Dia menuduh RSS dan BJP menikam Mahatma Gandhi dan Dr BR Ambedkar melalui politik ketakutan, kebencian dan kekerasan. “Mereka (RSS/BJP) dulunya hanya memuja Godse (Nathuram Godse) namun kemudian terpaksa bersujud dengan tangan terlipat di depan foto Dr Ambedkar dan Mahatma Gandhi. Namun kekuatan yang sama justru mendukung cita-cita Gandhi dan Ambedkar.”

“Mereka (RSS dan BJP) menempatkan rakyatnya di semua institusi, mulai dari peradilan hingga pers dan tentara, untuk menghambat pemungutan suara demokratis dan konstitusi, namun Kongres dan rakyat negara tidak akan pernah membiarkan mereka berhasil. ,” katanya dengan tegas.

BACA JUGA | PENDAPAT: Mengapa Konstitusi kita penting

Sambil bersikukuh bahwa Konstitusi memberi kekuasaan nyata pada bendera nasional, Rahul mengangkat isu RSS yang tidak mengibarkan bendera nasional di kantornya selama 52 tahun.

Bharat Jodo Yatra, yang telah menyelesaikan hari ke-80 dan empat hari di MP, akan melakukan perjalanan selama dua hari lagi di kota terbersih di Indore dan benteng kunyit MP Indore sebelum berjalan ke Ujjain pada 29 November.

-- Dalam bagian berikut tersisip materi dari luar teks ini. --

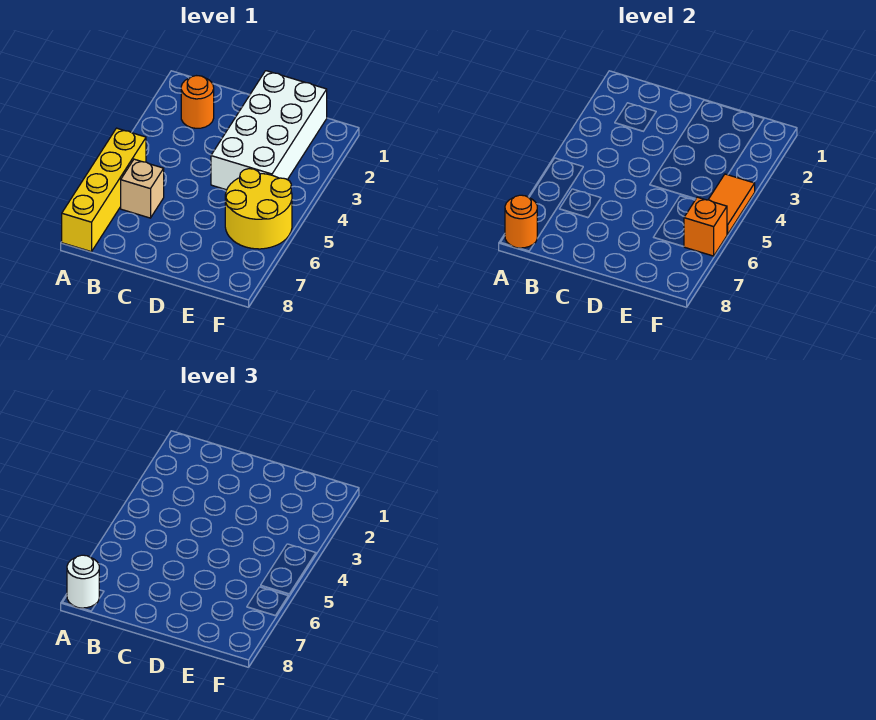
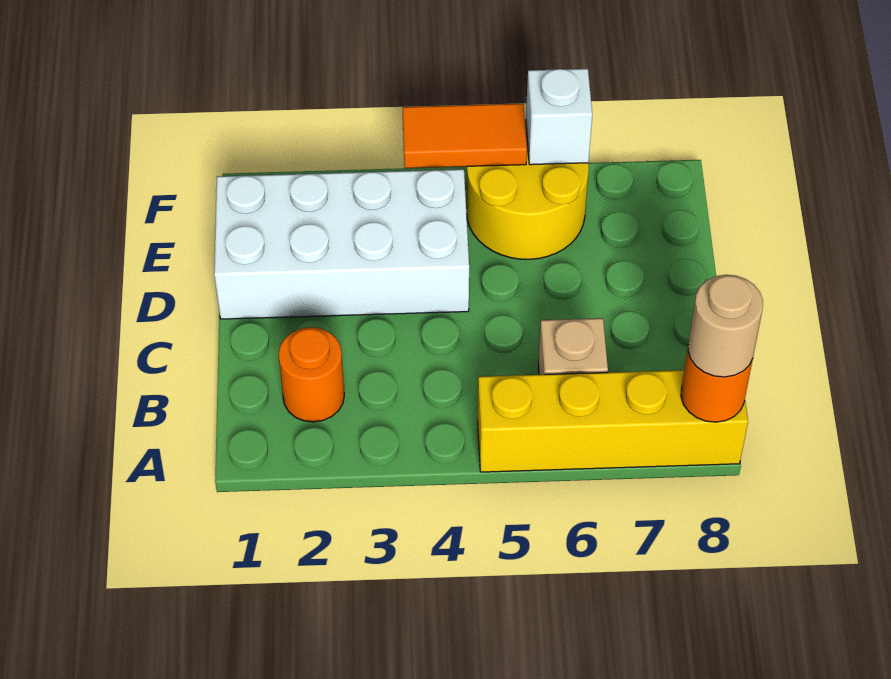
white 1x1 round brick [67,555,99,608] -> tan 1x1 round brick [688,275,763,377]
orange 1x1 brick [684,197,727,256] -> white 1x1 brick [526,69,592,165]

‘Konspirasi Pemerintah LP’

Bharat Jodo Yatra mencapai tempat kelahiran Dr Ambedkar Mhow di distrik Indore pada Sabtu malam. Menurut saksi mata, terjadi dua kali gerhana total dalam rentang waktu 15 menit di Dr BR Ambedkar’s Memorial dan seluruh kota Mhow. Namun, pasokan listrik kembali pulih setelah 15 menit. Para pemimpin Kongres, termasuk mantan anggota parlemen CM Digvijaya Singh, mengatakan pemadaman listrik bisa menjadi bagian dari konspirasi pemerintah negara bagian.

BACA JUGA | Masa Depan Konstitusi India

Namun, pejabat departemen tenaga listrik mengklarifikasi bahwa listrik padam karena masalah teknis, yang kemudian segera diperbaiki.